|What do you recommend I do with all those things I wrote years ago but have never been able to bring myself to show anyone?
If you died tomorrow, would you like your estate to publish them? Often, those early works show a writing evolution, a development of style and sometimes the germ of an idea that you can reuse and recast in a different more experienced light. In fact, I am dusting off an old fictional effort that I got 100 pages into, put down and realize that I now know exactly where I was intending to go with it
I have two hard drives, both in a safe deposit box, each filled with my digital life's work and interests. Printed works have been stored but not before they were all scanned and digitized. My heirs are going to have a blast!
If you aspire to be a writer, you might want to begin by writing on the Internet. You can blog or write as an editor, as I have been doing for a number of years.
Then wait and see if you get anyone's attention and feedback. This will give you an idea as to whether you should or shouldn't leave your day job for a writing career.
Keep them and compare them to what you are doing now. Treasure your progress. Nobody need see anything if you are embarrassed to show them. If you are embarrassed, don't show anybody. If you are proud of it, show it to everyone you trust.
Read them, show them to a person/people you trust and be open to feedback. You can even publish them or put them in a scrapbook. But make sure you read them and share them.
If you're happy with them, shop them around. No one can read them under your bed...
Show people - take the positives in how you've developed.
Pull them out. See if you find anything in them you like. Rewrite if need be.
Show them to strangers, maybe on an online critique group. Send them out.
If you're too horrified by them, write something new!
Interesting question. I am helping a terrifically talented woman get her first fledgling scripts on an actual screenwriting software and getting her to think of herself as a professional. In her first efforts she showed them to no one or to people who might have been the wrong choice to read them. I looked at the first script and suggested some changes to bring it up to standards and to highlight her strengths. When she finishes the draft I want her to get the scripts to the right people. I am positive she has tremendous potential and is very, very funny, and exceptional with dialogue. On top of it she's a mother of two. I felt compelled to get her work out there. I am passing along what another dear friend did for me who got me out of my doldrums, depression and feelings of rejection -- she got me to get out three of my original scripts and get them back in the hands of people who really knew what they were doing. I now believe I have a story to tell.

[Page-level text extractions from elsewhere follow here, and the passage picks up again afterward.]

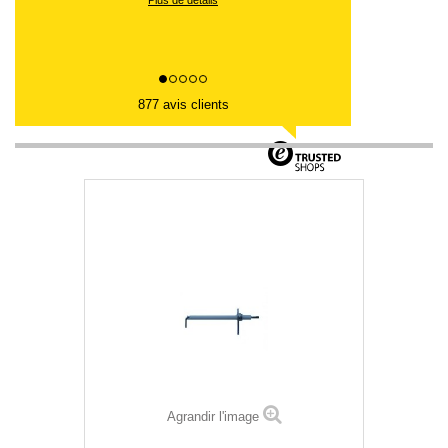
877 avis clients
Agrandir l'image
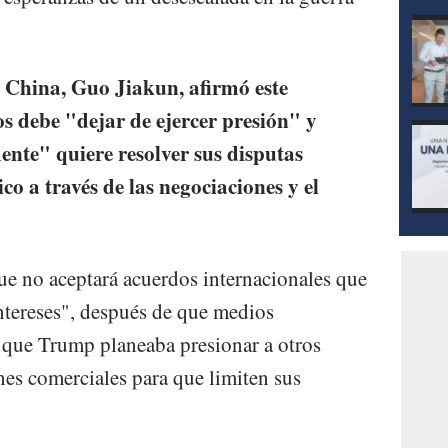
e China, Guo Jiakun, afirmó este
s debe "dejar de ejercer presión" y
ente" quiere resolver sus disputas
ico a través de las negociaciones y el
ue no aceptará acuerdos internacionales que
intereses", después de que medios
 que Trump planeaba presionar a otros
nes comerciales para que limiten sus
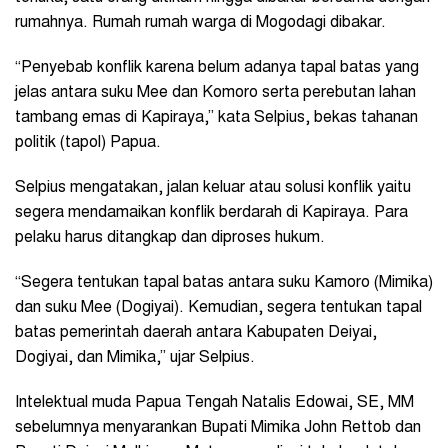
rumahnya. Rumah rumah warga di Mogodagi dibakar.
“Penyebab konflik karena belum adanya tapal batas yang
jelas antara suku Mee dan Komoro serta perebutan lahan
tambang emas di Kapiraya,” kata Selpius, bekas tahanan
politik (tapol) Papua.
Selpius mengatakan, jalan keluar atau solusi konflik yaitu
segera mendamaikan konflik berdarah di Kapiraya. Para
pelaku harus ditangkap dan diproses hukum.
“Segera tentukan tapal batas antara suku Kamoro (Mimika)
dan suku Mee (Dogiyai). Kemudian, segera tentukan tapal
batas pemerintah daerah antara Kabupaten Deiyai,
Dogiyai, dan Mimika,” ujar Selpius.
Intelektual muda Papua Tengah Natalis Edowai, SE, MM
sebelumnya menyarankan Bupati Mimika John Rettob dan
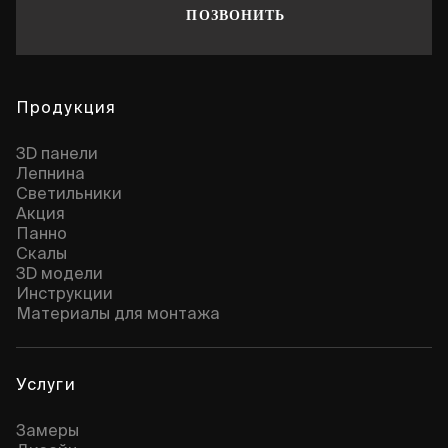
ПОЗВОНИТЬ
Продукция
3D панели
Лепнина
Cветильники
Акция
Панно
Скалы
3D модели
Инструкции
Материалы для монтажа
Услуги
Замеры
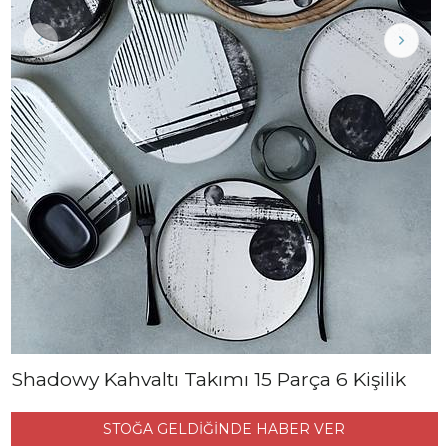
Shadowy Kahvaltı Takımı 15 Parça 6 Kişilik
STOĞA GELDİĞİNDE HABER VER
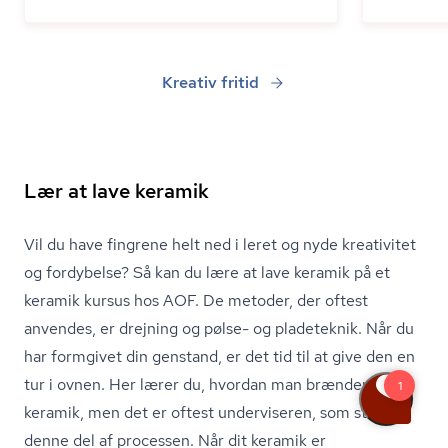
Kreativ fritid
Lær at lave keramik
Vil du have fingrene helt ned i leret og nyde kreativitet
og fordybelse? Så kan du lære at lave keramik på et
keramik kursus hos AOF. De metoder, der oftest
anvendes, er drejning og pølse- og pladeteknik. Når du
har formgivet din genstand, er det tid til at give den en
tur i ovnen. Her lærer du, hvordan man brænder
keramik, men det er oftest underviseren, som står for
denne del af processen. Når dit keramik er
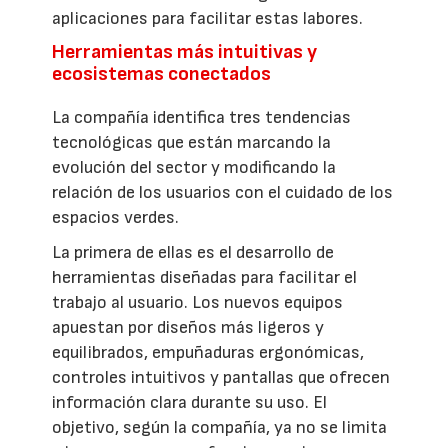
aplicaciones para facilitar estas labores.
Herramientas más intuitivas y
ecosistemas conectados
La compañía identifica tres tendencias
tecnológicas que están marcando la
evolución del sector y modificando la
relación de los usuarios con el cuidado de los
espacios verdes.
La primera de ellas es el desarrollo de
herramientas diseñadas para facilitar el
trabajo al usuario. Los nuevos equipos
apuestan por diseños más ligeros y
equilibrados, empuñaduras ergonómicas,
controles intuitivos y pantallas que ofrecen
información clara durante su uso. El
objetivo, según la compañía, ya no se limita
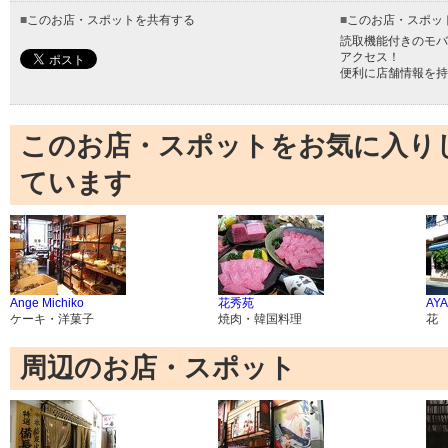
■
このお店・スポットを共有する
■
このお店・スポッ
読取機能付きのモバ
アクセス！
便利に店舗情報を持
このお店・スポットをお気に入り
ています
Ange Michiko
花秀苑
AY
ケーキ・洋菓子
焼肉・韓国料理
花
周辺のお店・スポット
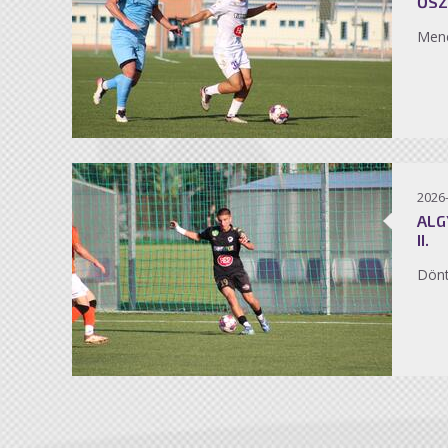
ŐSZ
Men
2026
ALG
II.
Dönt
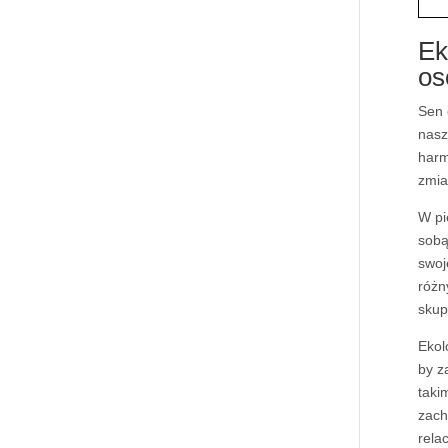
Ek
os
Sen 
nasz
harm
zmia
W pi
sobą
swoj
różn
skup
Ekol
by z
taki
zach
relac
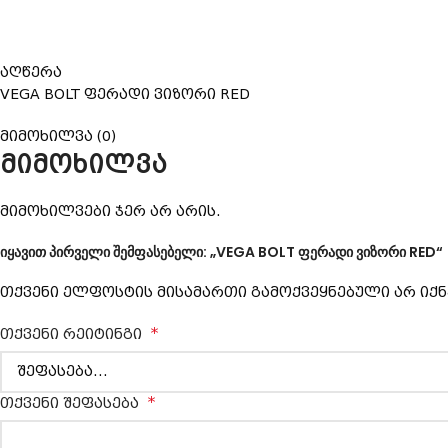
აღწერა
VEGA BOLT ფერადი ვიზორი RED
მიმოხილვა (0)
მიმოხილვა
მიმოხილვები ჯერ არ არის.
იყავით პირველი შემფასებელი: „VEGA BOLT ფერადი ვიზორი RED“
თქვენი ელფოსტის მისამართი გამოქვეყნებული არ იქნ
*
თქვენი რეიტინგი
*
თქვენი შეფასება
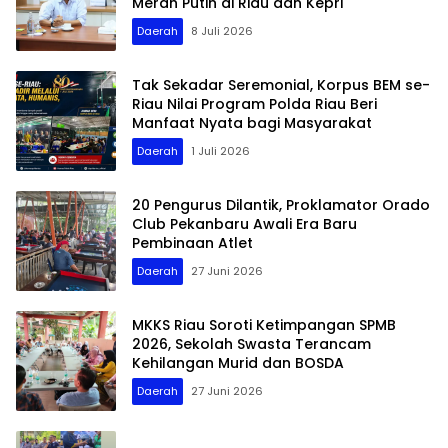
Merah Putih di Riau dan Kepri
Daerah
8 Juli 2026
Tak Sekadar Seremonial, Korpus BEM se-
Riau Nilai Program Polda Riau Beri
Manfaat Nyata bagi Masyarakat
Daerah
1 Juli 2026
20 Pengurus Dilantik, Proklamator Orado
Club Pekanbaru Awali Era Baru
Pembinaan Atlet
Daerah
27 Juni 2026
MKKS Riau Soroti Ketimpangan SPMB
2026, Sekolah Swasta Terancam
Kehilangan Murid dan BOSDA
Daerah
27 Juni 2026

Most writers are injured and dysfunctional because of someone who clipped their wings, when all along there was something precious and wonderful about to blossom. I recommend Julia Cameron's Artist's Way as a 12-step book for recovery.
Reread them, they may be good. But remember, once you publish it on the internet, it's there forever.
I would suggest to read them again with older and wiser eyes. If these projects remain hidden, you will never know their potential impact. My advice would be to share them.
Fortunately, I saved most of my term papers from college. Our earliest writing can provide a benchmark of sorts. Actually, a few of my college research papers are still in my current portfolio.
Start showing them to people. Friends. Co-workers. Strangers on the street.
Put them up on blog and invite all comers to read them.
Write some more new stories.
Rework the old stories.
Keep showing up at the page.
No matter what anyone says or where you think you might go or how you think you might get there.
Just keep showing up.
Day after day after day.
Write for you and no one else.
Show a trusting friend or family member your work first, that is if you know they won't be overly critical. Then join a forum for writers or website where you can find a safe community of writers to share work.
I also recommend Julia Cameron's "The Artist's Way" program or book.
Bring them out, everyone has a voice and it needs to be heard. Information about your familys life, everything write it down. Publish it yourself but get it in book form. The history of the world has not been truthful and we need every voice to come out and speak so the truth of lives are shown. Everybody has a story and it needs to be heard, it needs to be printed. Sorry about the soap box but I would like everyone to have their voice out there.
Bloggs, publishing online or on print, or even getting your self a column in a newspaper or a magazine would do...
Show them to someone -- a friend or family member, or, better yet, take a writing class and use them in the class. It's a great way to get your writing before other people and it's a relatively safe place to do so.